Collect every line below that contains the word "Dein".

Records from a collection
++++++++

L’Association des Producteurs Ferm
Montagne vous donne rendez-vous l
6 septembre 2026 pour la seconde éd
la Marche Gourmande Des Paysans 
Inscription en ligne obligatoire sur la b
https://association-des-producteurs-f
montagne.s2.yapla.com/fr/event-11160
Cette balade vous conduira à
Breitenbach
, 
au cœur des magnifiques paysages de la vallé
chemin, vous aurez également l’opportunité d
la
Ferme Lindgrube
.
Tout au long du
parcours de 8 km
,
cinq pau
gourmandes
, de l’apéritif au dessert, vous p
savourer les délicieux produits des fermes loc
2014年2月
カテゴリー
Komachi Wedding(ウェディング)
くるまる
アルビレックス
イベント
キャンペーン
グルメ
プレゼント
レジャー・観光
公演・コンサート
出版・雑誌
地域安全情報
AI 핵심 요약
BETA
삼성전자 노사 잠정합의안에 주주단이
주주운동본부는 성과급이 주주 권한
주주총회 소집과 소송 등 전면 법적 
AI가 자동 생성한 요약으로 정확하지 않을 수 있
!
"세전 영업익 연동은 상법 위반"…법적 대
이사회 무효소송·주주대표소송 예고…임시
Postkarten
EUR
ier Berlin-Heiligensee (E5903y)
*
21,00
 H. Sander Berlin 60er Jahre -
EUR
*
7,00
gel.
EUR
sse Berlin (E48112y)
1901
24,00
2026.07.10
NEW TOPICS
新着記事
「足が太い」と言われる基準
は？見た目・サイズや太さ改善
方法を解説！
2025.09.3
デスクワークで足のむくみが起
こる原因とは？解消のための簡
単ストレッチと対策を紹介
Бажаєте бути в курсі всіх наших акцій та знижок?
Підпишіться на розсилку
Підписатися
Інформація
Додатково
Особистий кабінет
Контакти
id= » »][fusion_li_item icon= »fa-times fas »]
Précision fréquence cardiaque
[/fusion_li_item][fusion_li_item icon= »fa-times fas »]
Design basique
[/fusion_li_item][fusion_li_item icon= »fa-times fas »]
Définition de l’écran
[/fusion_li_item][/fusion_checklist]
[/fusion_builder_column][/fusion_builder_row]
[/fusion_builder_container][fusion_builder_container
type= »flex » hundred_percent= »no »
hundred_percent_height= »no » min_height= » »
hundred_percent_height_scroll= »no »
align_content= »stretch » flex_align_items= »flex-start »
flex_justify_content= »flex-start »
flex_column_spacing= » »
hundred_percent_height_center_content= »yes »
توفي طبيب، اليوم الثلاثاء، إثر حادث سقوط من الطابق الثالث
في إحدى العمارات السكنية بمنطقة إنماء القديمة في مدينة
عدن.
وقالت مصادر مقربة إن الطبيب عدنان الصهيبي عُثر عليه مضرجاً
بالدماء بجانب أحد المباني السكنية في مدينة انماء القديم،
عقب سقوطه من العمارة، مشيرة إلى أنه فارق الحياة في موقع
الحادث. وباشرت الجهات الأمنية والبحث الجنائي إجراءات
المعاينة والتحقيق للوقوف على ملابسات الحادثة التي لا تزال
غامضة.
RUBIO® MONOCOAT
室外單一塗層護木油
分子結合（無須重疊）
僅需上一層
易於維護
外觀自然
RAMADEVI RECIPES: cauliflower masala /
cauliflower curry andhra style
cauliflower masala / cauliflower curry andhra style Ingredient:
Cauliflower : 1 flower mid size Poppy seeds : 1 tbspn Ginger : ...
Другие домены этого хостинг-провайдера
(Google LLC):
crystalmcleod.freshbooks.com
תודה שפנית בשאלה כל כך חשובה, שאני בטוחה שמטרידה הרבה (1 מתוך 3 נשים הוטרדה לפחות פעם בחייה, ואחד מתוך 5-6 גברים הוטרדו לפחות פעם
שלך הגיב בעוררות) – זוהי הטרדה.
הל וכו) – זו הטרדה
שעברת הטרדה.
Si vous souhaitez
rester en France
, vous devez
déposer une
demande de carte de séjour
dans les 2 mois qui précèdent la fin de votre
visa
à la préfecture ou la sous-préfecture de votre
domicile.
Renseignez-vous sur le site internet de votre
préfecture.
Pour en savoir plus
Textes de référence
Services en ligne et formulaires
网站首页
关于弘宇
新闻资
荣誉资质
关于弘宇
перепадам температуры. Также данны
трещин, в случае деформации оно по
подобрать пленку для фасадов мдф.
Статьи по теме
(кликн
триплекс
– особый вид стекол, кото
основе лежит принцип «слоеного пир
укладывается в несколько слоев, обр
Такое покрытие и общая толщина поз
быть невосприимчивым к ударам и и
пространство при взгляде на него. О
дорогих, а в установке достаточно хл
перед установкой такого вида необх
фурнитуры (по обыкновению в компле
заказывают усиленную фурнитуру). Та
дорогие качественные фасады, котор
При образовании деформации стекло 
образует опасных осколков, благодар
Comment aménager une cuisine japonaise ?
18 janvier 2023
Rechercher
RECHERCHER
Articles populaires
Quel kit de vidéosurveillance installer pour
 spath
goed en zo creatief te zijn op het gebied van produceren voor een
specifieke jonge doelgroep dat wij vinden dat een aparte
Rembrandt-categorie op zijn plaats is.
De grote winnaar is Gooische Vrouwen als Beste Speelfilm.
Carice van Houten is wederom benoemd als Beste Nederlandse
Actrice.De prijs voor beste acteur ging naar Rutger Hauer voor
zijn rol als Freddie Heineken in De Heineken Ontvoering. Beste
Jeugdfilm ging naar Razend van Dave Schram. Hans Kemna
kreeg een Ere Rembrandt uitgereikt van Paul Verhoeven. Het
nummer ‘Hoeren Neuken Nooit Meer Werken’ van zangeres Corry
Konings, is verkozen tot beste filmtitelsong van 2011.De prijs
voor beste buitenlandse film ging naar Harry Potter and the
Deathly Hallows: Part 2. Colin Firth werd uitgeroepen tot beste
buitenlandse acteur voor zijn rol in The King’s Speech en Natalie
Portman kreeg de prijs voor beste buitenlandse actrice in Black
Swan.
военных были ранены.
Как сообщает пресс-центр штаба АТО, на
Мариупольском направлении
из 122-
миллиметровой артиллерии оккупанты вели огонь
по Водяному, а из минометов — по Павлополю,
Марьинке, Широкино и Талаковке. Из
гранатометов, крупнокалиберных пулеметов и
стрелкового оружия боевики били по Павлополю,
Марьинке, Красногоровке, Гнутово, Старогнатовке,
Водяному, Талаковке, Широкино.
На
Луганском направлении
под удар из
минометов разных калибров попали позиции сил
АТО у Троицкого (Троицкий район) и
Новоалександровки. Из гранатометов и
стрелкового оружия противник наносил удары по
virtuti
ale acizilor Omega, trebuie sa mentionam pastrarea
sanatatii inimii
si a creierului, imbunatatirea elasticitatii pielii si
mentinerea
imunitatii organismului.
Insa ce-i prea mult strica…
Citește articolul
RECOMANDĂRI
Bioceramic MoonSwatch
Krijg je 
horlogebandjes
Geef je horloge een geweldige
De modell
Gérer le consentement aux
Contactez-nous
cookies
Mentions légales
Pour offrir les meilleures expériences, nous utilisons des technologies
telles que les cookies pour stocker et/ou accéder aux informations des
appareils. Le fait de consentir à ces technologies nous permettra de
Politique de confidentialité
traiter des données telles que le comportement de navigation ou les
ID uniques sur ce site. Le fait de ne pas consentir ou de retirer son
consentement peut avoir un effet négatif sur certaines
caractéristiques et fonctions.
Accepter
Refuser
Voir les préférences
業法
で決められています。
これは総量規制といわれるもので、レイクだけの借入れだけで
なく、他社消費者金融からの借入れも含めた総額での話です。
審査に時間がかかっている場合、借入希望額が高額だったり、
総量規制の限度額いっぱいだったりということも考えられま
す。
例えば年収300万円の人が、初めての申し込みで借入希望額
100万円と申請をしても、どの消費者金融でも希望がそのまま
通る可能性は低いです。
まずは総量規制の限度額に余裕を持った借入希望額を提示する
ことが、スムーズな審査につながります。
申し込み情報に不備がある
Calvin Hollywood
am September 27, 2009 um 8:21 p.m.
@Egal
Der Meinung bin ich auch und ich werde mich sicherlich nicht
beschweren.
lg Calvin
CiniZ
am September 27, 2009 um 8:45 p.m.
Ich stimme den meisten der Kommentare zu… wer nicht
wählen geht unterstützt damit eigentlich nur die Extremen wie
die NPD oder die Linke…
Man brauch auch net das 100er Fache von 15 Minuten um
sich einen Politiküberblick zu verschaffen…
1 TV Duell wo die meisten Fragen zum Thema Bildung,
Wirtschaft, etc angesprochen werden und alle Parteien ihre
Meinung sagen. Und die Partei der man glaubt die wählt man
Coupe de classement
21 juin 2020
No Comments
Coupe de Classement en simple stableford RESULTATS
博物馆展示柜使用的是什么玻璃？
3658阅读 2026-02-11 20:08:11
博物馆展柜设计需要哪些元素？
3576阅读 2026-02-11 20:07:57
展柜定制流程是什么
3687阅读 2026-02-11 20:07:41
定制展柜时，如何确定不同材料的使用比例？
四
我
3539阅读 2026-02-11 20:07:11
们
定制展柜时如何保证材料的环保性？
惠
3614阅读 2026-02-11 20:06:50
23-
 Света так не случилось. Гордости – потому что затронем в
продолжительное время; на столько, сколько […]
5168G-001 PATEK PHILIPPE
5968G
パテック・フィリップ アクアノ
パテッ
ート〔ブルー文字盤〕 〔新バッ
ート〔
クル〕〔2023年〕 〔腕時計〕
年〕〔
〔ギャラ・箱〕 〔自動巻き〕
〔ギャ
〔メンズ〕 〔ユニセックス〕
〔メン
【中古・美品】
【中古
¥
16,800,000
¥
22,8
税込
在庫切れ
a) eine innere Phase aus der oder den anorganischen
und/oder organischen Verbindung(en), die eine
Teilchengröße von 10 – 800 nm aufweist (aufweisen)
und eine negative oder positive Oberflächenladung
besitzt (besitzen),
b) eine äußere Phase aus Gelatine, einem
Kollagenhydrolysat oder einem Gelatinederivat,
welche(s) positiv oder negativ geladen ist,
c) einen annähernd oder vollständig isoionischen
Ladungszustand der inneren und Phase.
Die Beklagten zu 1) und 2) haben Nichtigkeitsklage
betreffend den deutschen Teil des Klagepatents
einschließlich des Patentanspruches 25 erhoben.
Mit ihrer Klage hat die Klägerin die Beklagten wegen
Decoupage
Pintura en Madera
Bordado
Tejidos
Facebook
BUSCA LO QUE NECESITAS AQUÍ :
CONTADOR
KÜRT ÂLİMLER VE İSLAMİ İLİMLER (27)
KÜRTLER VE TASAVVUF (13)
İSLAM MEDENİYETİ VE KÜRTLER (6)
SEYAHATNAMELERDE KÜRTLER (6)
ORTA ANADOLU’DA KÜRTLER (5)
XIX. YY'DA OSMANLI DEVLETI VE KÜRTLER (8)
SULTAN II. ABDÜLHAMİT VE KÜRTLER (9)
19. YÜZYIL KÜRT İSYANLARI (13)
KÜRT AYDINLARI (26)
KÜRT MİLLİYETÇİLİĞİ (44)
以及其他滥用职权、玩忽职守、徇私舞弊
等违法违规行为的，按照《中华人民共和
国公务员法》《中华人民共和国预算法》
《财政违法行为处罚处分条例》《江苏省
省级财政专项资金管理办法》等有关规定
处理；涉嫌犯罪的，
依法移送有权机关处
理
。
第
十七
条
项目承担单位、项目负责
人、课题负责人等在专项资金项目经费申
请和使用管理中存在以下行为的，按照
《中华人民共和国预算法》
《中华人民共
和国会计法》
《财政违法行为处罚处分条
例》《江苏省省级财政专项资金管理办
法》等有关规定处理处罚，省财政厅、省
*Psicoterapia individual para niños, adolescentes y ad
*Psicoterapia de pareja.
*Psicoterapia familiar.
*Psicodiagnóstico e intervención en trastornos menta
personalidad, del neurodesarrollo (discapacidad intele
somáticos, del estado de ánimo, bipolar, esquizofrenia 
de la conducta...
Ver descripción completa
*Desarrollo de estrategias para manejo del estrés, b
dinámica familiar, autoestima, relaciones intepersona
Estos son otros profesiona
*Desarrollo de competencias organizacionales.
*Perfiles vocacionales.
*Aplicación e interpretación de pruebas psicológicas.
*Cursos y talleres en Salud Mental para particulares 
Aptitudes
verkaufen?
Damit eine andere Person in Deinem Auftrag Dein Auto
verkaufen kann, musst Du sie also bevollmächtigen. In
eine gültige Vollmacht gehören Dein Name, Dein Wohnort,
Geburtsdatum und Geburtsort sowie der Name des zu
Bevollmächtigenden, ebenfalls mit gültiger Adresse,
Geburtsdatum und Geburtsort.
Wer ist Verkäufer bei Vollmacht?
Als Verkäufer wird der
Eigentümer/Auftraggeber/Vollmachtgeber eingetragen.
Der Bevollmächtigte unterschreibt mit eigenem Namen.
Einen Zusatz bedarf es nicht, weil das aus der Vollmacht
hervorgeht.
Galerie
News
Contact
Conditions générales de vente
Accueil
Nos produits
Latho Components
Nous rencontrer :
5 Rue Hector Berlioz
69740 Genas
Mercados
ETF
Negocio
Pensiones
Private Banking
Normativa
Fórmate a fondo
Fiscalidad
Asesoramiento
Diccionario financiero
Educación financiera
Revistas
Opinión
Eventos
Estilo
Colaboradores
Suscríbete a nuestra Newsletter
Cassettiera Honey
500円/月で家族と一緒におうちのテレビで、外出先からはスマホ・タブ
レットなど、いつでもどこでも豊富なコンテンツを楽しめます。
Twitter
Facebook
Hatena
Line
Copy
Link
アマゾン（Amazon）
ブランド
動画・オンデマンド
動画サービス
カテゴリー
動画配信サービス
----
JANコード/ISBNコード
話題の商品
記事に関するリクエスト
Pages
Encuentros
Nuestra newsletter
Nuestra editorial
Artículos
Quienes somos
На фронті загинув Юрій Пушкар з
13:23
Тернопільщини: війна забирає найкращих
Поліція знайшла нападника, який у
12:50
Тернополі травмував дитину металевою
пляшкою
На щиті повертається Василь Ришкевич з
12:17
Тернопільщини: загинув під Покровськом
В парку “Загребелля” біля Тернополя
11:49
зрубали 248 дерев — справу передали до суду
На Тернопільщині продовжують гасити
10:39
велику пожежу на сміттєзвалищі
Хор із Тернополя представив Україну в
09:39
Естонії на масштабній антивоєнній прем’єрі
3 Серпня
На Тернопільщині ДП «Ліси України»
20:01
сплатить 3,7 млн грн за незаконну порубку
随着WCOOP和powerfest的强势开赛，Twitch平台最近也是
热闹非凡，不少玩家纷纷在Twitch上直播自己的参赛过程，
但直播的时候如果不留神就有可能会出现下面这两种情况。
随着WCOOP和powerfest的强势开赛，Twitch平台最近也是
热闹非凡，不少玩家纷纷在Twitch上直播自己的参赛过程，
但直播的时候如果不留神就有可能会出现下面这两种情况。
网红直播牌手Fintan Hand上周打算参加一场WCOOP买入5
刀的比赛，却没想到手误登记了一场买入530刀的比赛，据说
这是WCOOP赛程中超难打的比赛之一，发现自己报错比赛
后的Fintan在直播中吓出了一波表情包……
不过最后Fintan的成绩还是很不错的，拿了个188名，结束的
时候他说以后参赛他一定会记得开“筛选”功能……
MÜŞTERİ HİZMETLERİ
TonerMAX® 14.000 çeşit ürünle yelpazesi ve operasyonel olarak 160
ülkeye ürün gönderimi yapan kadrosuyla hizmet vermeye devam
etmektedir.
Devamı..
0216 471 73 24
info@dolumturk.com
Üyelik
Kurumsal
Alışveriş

++++++++

# Answer space
Damit eine andere Person in Deinem Auftrag Dein Auto
eine gültige Vollmacht gehören Dein Name, Dein Wohnort,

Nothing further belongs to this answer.